I hate to help provide possible soultions to an entire process I don't approve of, but maybe the fuzzy tools need old style deterministic tools the same way and for the same reasons we do.

So instead of an LLM trying to answer a math or reason question by finding a statistical match with other similar groups of words it found on 4chan and the all in podcast and a terrible recipe for soup written by a terrible cook, it can use a calculator when it needs a calculator answer.

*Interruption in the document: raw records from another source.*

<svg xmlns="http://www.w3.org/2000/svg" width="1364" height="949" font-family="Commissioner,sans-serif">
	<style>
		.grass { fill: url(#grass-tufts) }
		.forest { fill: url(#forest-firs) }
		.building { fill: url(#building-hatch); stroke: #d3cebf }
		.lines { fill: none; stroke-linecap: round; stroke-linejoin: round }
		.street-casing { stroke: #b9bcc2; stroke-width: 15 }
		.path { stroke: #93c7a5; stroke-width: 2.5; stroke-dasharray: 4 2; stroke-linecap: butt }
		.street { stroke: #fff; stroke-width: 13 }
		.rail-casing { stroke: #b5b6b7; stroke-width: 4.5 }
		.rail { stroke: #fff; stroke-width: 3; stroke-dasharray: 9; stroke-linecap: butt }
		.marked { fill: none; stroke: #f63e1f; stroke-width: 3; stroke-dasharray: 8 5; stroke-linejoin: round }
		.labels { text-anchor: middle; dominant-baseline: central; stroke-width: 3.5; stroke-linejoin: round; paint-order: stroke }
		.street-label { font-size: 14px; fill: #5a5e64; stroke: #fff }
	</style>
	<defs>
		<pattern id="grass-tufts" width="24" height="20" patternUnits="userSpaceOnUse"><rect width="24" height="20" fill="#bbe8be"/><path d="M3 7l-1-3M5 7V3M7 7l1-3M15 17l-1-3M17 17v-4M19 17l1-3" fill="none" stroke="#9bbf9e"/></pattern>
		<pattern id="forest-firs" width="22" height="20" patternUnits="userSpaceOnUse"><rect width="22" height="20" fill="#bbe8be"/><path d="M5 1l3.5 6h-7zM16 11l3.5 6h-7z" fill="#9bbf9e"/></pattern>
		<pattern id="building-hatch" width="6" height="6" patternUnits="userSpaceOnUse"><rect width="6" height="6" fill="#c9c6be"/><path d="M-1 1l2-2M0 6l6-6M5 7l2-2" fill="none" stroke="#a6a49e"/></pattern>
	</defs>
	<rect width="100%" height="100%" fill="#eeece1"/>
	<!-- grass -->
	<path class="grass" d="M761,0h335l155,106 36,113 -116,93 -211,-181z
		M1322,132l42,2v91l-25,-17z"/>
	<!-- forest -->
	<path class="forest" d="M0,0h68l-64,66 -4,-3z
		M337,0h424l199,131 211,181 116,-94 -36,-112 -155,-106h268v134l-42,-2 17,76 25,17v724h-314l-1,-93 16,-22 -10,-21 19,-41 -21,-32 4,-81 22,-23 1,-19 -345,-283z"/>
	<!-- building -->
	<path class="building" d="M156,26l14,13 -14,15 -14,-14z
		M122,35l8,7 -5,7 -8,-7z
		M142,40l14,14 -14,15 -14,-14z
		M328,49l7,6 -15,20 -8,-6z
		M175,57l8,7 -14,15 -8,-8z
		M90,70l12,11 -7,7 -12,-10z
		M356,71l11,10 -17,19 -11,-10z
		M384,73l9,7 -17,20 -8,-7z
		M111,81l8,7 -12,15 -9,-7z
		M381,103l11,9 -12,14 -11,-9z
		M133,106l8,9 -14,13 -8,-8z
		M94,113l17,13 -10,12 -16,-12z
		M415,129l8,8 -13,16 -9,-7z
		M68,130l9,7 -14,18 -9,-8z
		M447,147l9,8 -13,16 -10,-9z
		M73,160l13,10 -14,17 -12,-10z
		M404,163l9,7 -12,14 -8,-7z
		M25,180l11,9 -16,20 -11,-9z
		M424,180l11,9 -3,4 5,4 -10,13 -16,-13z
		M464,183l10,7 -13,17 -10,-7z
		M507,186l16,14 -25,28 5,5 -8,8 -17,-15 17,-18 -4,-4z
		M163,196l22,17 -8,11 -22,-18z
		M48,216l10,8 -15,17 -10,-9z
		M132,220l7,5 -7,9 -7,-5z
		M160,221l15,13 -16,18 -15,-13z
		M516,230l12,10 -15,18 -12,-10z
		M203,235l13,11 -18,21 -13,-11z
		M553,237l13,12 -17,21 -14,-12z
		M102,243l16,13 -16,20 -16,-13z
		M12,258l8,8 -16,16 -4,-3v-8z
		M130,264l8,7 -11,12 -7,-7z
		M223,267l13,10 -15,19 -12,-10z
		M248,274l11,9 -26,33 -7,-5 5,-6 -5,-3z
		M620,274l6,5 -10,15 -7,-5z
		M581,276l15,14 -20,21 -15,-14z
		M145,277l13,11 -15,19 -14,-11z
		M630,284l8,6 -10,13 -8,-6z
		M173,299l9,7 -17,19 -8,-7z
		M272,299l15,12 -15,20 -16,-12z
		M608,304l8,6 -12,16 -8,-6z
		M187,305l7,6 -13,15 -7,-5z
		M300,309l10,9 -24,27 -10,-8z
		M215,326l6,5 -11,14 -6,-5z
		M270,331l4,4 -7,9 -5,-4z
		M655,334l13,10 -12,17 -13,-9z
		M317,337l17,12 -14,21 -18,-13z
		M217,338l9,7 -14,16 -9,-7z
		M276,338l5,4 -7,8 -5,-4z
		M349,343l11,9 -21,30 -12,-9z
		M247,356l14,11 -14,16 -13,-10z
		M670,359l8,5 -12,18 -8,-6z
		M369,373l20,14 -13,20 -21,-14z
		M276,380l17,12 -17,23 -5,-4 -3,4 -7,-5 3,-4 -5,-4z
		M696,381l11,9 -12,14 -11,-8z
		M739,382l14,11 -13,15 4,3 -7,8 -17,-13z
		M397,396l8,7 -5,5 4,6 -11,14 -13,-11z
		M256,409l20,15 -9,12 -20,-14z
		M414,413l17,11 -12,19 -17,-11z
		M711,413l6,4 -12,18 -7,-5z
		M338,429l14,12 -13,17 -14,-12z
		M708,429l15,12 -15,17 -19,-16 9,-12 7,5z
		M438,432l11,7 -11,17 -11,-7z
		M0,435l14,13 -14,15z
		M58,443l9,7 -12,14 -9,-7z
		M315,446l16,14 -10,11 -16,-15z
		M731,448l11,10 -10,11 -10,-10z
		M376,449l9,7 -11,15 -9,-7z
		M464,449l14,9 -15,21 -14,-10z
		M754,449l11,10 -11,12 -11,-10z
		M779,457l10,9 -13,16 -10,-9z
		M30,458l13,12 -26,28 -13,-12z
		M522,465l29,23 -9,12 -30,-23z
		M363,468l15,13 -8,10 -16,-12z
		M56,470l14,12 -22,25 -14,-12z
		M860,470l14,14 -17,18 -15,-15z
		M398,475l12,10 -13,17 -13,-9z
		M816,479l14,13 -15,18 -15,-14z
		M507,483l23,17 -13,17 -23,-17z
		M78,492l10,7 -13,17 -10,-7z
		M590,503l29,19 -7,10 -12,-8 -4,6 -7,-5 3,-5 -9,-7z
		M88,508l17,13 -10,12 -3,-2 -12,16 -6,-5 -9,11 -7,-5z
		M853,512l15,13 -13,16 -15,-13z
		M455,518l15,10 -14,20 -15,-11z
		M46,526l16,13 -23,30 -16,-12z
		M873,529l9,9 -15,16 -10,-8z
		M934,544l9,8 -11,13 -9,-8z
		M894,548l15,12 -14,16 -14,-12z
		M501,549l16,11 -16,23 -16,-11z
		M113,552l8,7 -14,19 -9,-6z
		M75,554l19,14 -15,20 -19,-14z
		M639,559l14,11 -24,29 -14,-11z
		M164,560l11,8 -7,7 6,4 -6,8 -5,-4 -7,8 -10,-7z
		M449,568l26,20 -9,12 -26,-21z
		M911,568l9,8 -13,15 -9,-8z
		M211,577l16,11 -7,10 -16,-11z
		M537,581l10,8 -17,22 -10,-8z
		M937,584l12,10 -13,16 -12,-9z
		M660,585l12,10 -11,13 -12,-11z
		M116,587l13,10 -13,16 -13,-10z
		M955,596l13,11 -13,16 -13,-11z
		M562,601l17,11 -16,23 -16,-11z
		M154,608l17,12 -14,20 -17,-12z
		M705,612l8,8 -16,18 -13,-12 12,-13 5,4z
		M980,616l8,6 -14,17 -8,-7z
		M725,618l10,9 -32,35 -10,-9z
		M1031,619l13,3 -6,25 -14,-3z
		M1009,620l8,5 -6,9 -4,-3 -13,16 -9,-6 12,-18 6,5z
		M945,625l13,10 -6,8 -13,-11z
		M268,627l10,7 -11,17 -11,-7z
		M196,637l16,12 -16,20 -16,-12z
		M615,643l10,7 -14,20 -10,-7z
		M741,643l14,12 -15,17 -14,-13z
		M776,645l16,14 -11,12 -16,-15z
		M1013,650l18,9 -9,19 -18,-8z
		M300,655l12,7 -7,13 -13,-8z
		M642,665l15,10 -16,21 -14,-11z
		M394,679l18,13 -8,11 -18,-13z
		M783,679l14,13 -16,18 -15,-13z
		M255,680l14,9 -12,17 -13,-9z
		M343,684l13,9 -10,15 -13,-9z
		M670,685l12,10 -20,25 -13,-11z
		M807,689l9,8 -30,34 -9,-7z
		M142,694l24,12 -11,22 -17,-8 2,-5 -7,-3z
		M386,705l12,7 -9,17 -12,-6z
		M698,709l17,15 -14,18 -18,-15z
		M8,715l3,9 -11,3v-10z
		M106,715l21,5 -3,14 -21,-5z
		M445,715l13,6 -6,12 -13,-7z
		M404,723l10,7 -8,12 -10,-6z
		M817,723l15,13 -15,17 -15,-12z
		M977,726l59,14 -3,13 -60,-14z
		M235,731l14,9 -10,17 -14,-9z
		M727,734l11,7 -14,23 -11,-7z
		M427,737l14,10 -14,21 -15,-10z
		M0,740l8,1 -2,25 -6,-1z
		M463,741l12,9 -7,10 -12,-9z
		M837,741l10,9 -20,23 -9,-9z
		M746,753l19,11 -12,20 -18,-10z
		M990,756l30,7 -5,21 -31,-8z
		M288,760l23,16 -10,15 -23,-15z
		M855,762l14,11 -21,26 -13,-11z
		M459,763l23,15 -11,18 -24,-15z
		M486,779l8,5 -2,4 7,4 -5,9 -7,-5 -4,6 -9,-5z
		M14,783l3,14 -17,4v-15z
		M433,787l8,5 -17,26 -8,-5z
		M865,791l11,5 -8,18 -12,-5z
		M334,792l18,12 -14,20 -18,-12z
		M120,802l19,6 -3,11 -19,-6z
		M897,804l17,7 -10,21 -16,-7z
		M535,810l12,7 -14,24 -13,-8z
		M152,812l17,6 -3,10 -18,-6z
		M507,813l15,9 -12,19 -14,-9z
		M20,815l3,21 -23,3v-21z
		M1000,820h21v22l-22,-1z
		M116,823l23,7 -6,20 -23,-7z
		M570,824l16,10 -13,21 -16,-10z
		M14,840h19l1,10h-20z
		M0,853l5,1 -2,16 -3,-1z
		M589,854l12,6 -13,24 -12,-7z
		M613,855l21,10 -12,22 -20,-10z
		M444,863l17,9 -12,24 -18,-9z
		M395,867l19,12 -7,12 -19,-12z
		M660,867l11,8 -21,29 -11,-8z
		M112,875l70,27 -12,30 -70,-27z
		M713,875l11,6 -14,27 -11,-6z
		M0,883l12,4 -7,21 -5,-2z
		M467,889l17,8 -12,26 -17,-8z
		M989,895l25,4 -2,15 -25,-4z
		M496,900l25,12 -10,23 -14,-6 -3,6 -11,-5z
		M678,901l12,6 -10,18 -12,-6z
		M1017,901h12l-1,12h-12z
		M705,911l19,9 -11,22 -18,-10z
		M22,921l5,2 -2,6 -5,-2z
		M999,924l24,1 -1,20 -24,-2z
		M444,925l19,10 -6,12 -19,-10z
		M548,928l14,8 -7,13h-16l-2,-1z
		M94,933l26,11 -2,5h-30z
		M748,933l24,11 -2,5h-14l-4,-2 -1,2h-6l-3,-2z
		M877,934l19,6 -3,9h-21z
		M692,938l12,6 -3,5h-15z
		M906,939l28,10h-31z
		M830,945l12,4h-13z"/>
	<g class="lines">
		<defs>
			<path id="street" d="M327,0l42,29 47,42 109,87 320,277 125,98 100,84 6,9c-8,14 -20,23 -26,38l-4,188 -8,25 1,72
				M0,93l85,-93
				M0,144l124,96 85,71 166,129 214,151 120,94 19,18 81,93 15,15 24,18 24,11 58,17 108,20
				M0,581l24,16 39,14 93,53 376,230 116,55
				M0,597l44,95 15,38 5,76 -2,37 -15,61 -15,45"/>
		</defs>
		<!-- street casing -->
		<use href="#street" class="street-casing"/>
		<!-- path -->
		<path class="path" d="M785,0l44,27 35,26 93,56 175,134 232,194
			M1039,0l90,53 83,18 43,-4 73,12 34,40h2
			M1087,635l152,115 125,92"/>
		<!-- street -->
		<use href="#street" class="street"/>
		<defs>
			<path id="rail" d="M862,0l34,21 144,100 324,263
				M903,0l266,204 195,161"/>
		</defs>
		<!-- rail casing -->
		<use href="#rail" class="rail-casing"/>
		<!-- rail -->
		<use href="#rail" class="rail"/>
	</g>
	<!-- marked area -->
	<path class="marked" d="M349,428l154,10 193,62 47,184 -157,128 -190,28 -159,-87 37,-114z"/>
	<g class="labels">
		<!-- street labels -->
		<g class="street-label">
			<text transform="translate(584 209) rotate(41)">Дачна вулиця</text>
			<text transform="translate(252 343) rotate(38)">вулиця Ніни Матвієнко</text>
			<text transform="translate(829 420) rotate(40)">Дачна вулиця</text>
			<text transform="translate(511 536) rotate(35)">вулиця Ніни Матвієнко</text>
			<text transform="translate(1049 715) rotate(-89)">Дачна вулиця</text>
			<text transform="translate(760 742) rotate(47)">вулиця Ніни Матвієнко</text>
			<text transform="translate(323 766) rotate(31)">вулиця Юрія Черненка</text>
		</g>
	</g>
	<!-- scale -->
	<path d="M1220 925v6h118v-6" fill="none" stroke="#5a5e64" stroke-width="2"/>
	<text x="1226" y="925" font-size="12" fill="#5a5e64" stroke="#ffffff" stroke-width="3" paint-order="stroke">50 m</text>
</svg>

They absolutely need deterministic tools. What you just described is exactly how the current popular AI agents work. They use "harnesses", which to me is just a rebranding of what we have known all along about building useful and reliable software...composable orchestrated systems with a variety of different pieces selected based on their capabilities and constraints being glued together for specific outcomes.

It just feels like for some reason this is all being relearned with LLMs. I guess shortcuts have always been tempting. And the idea of a "digital panacea" is too hard to resist.

I think that is how the smarter agents do things? Just like Claude/ChatGPT sometimes does a web search they can do other tool calls instead of just making a statistical guess. Of course it doesn’t always make the bright choice between those options though…

  • They will also lie and produce output saying it is based on tool execution, without having actually used the tool.

    Yes, another layer to cross-check, say, “in kubectl logs I see …” with an actual k8s tool call can help, that is, when the cross-check layer doesn’t lie.

    For the time being, IMHO, human validation in key points is the only way to get good results. This is why the tools make experienced people potentially a lot more efficient (they are quick to spot errors/BS) and inexperienced people potentially more dangerous (they’re more prone to trusting the responses, since the tone is usually very professionally sounding).

Doesn't agentic AI do this? I've got AI running in VS Code. If I ask it for something, it can fill a code cell with a little bit of Python, and then run it with my approval. It's using the Python interpreter on my computer as a calculator.

No, they just need to be trained to have adversarial self review "thinking" processes.

You ask an LLM "What's wrong with your answer?" and you get pretty good results.